Es ist also nur folgerichtig, wenn Politik und Wirtschaft – egal wo! – endlich die Quittung bekommen für ihre arrogante, selbstgerechte und menschenverachtende Haltung gegenüber jungen Arbeitnehmern, denen ohne auch nur den leisesten Anflug von Skrupeln die Zukunft gestohlen wurde, denen Eigenständigkeit, Selbstbestimmung, Altersvorsorge, Familiengründung und alle möglichen anderen Lebenspläne rigoros verwehrt werden, weil sie nicht einmal ihre eigenen Lebenshaltungskosten erarbeiten können, aber für die Schulden der letzten Generation gradestehen sollen. Alles im Dienst eines angeblich dringend notwendigen gemeinschaftlichen Verzichts – wo Banken zu retten, Managergehälter zu erhalten, Politikerpfründe zu wahren und aufoktroyierte Gemeinschaftswährungen zu stabilisieren sind, müssen nunmal Opfer gebracht werden.

Den Jugendlichen in Spanien, die jetzt endlich das Schweigen brechen und auf die Misere aufmerksam machen, gilt deshalb mein Dank, mein Respekt und meine tiefempfundene Solidarität. Ich hoffe, die „Presse“ behält recht und ihre berechtigte Wut, ihr Mut und ihr Engagement greifen auf andere Länder über.
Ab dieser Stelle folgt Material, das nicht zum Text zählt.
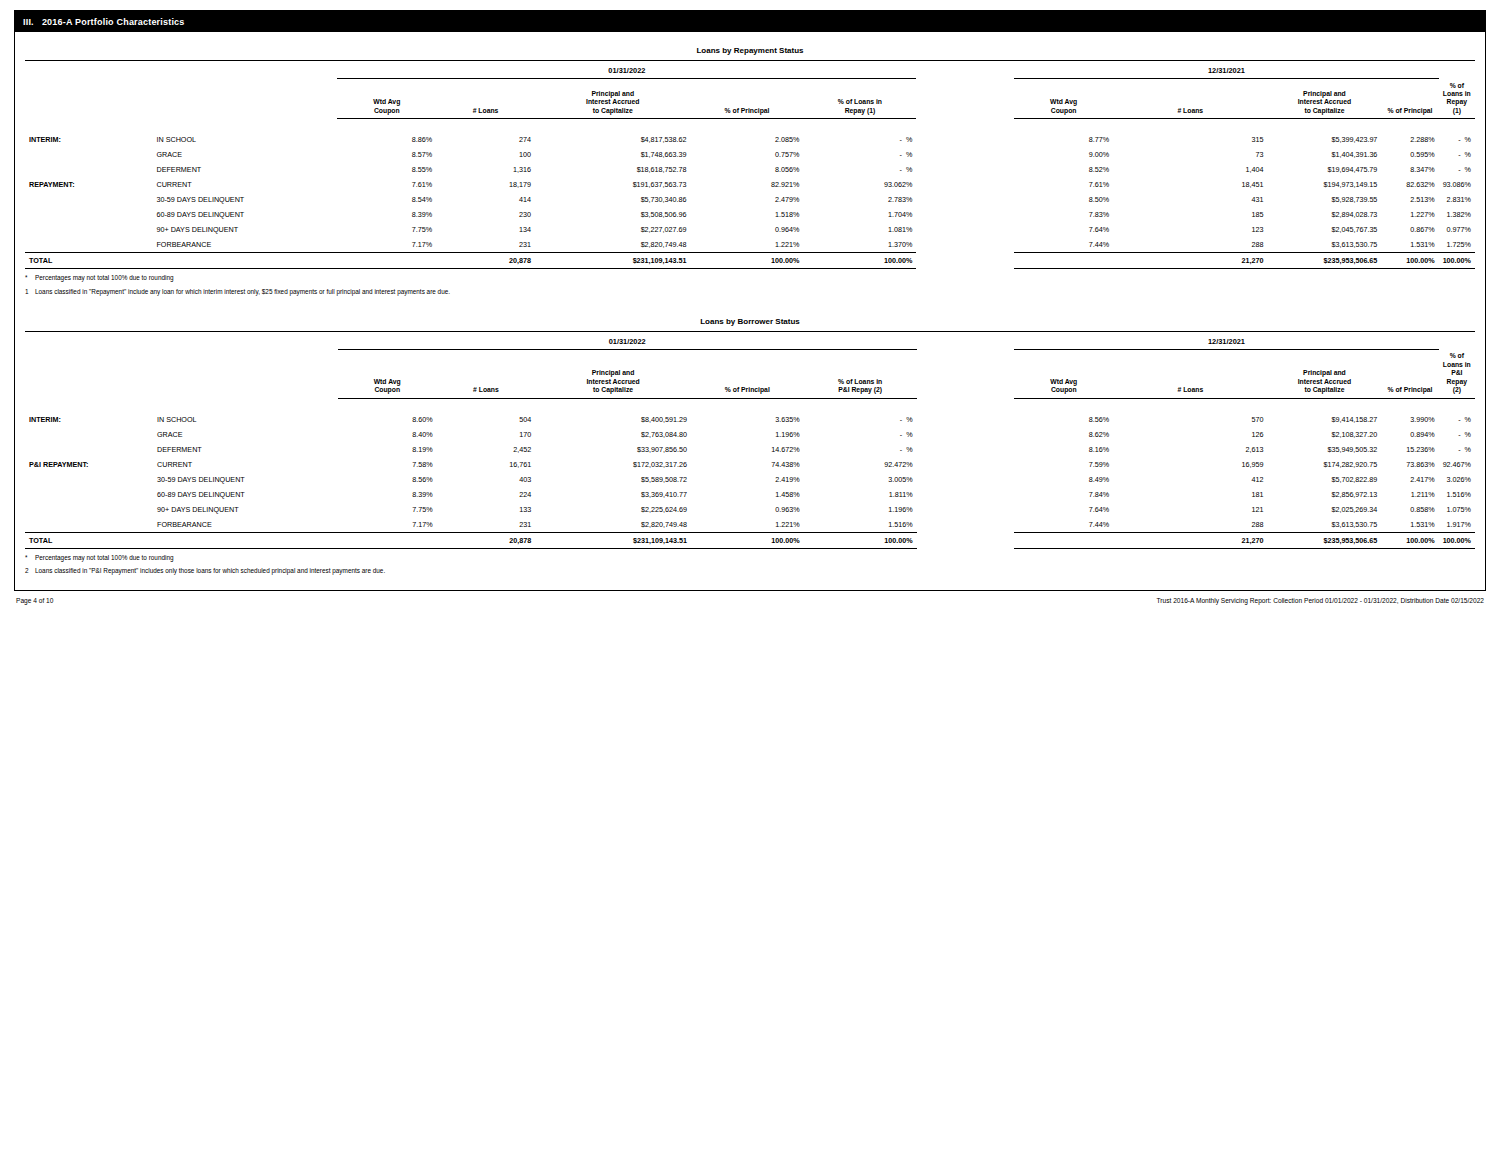III. 2016-A Portfolio Characteristics
Loans by Repayment Status
| | 01/31/2022 | | 12/31/2021 |
| | Wtd Avg Coupon | # Loans | Principal and Interest Accrued to Capitalize | % of Principal | % of Loans in Repay (1) | | Wtd Avg Coupon | # Loans | Principal and Interest Accrued to Capitalize | % of Principal | % of Loans in Repay (1) |
| INTERIM: | IN SCHOOL | 8.86% | 274 | $4,817,538.62 | 2.085% | - % | | 8.77% | 315 | $5,399,423.97 | 2.288% | - % |
| | GRACE | 8.57% | 100 | $1,748,663.39 | 0.757% | - % | | 9.00% | 73 | $1,404,391.36 | 0.595% | - % |
| | DEFERMENT | 8.55% | 1,316 | $18,618,752.78 | 8.056% | - % | | 8.52% | 1,404 | $19,694,475.79 | 8.347% | - % |
| REPAYMENT: | CURRENT | 7.61% | 18,179 | $191,637,563.73 | 82.921% | 93.062% | | 7.61% | 18,451 | $194,973,149.15 | 82.632% | 93.086% |
| | 30-59 DAYS DELINQUENT | 8.54% | 414 | $5,730,340.86 | 2.479% | 2.783% | | 8.50% | 431 | $5,928,739.55 | 2.513% | 2.831% |
| | 60-89 DAYS DELINQUENT | 8.39% | 230 | $3,508,506.96 | 1.518% | 1.704% | | 7.83% | 185 | $2,894,028.73 | 1.227% | 1.382% |
| | 90+ DAYS DELINQUENT | 7.75% | 134 | $2,227,027.69 | 0.964% | 1.081% | | 7.64% | 123 | $2,045,767.35 | 0.867% | 0.977% |
| | FORBEARANCE | 7.17% | 231 | $2,820,749.48 | 1.221% | 1.370% | | 7.44% | 288 | $3,613,530.75 | 1.531% | 1.725% |
| TOTAL | | | 20,878 | $231,109,143.51 | 100.00% | 100.00% | | | 21,270 | $235,953,506.65 | 100.00% | 100.00% |
*Percentages may not total 100% due to rounding
1 Loans classified in "Repayment" include any loan for which interim interest only, $25 fixed payments or full principal and interest payments are due.
Loans by Borrower Status
| | 01/31/2022 | | 12/31/2021 |
| | Wtd Avg Coupon | # Loans | Principal and Interest Accrued to Capitalize | % of Principal | % of Loans in P&I Repay (2) | | Wtd Avg Coupon | # Loans | Principal and Interest Accrued to Capitalize | % of Principal | % of Loans in P&I Repay (2) |
| INTERIM: | IN SCHOOL | 8.60% | 504 | $8,400,591.29 | 3.635% | - % | | 8.56% | 570 | $9,414,158.27 | 3.990% | - % |
| | GRACE | 8.40% | 170 | $2,763,084.80 | 1.196% | - % | | 8.62% | 126 | $2,108,327.20 | 0.894% | - % |
| | DEFERMENT | 8.19% | 2,452 | $33,907,856.50 | 14.672% | - % | | 8.16% | 2,613 | $35,949,505.32 | 15.236% | - % |
| P&I REPAYMENT: | CURRENT | 7.58% | 16,761 | $172,032,317.26 | 74.438% | 92.472% | | 7.59% | 16,959 | $174,282,920.75 | 73.863% | 92.467% |
| | 30-59 DAYS DELINQUENT | 8.56% | 403 | $5,589,508.72 | 2.419% | 3.005% | | 8.49% | 412 | $5,702,822.89 | 2.417% | 3.026% |
| | 60-89 DAYS DELINQUENT | 8.39% | 224 | $3,369,410.77 | 1.458% | 1.811% | | 7.84% | 181 | $2,856,972.13 | 1.211% | 1.516% |
| | 90+ DAYS DELINQUENT | 7.75% | 133 | $2,225,624.69 | 0.963% | 1.196% | | 7.64% | 121 | $2,025,269.34 | 0.858% | 1.075% |
| | FORBEARANCE | 7.17% | 231 | $2,820,749.48 | 1.221% | 1.516% | | 7.44% | 288 | $3,613,530.75 | 1.531% | 1.917% |
| TOTAL | | | 20,878 | $231,109,143.51 | 100.00% | 100.00% | | | 21,270 | $235,953,506.65 | 100.00% | 100.00% |
*Percentages may not total 100% due to rounding
2 Loans classified in "P&I Repayment" includes only those loans for which scheduled principal and interest payments are due.
Page 4 of 10
Trust 2016-A Monthly Servicing Report: Collection Period 01/01/2022 - 01/31/2022, Distribution Date 02/15/2022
Es ist allerhöchste Zeit, mit der Benachteiligung junger Menschen aufzuräumen. Dass das zumindest zu Teilerfolgen führen kann, haben Frankreichs Jugendliche übrigens 2006 mit ihrem erfolgreichen Protest gegen den diskriminierenden Contrat Première Embauche gezeigt.

Dass nun allerdings in Spanien unter Berufung auf die bevorstehende Wahl (zu der man natürlich wie jedes gute autoritäre Regime keine kritischen Äußerungen hören möchte) Demonstrationen untersagt werden, ist ein weiteres beunruhigendes Symptom für den Verfall der demokratischen Kultur in Europa, das selbst mir als langjährigem Prekarisierungskritiker und -gegner, der eigentlich schon jeder Illusionen beraubt ist, schwer zu denken gibt.

Generation Staatsbankrott? Wohl eher wäre von einer Bankrotterklärung jeder politischen Kultur zu reden, wenn eine Regierung angesichts von 45% Jugendarbeitslosigkeit anstelle eines Eingeständnisses des eigenen Versagens auf ganzer Linie die Muskeln spielen lässt und mit billigen Einschüchterungsversuchen reagiert. Die verlorene Generation wird nicht nur ökonomisch klein gehalten, sie soll sich auch politisch nicht mehr äußern dürfen, sondern bitteschön die Klappe halten und zahlen. Europa, ein postdemokratisches Staatengebilde?

Es ist noch schlimmer, als ich bisher dachte.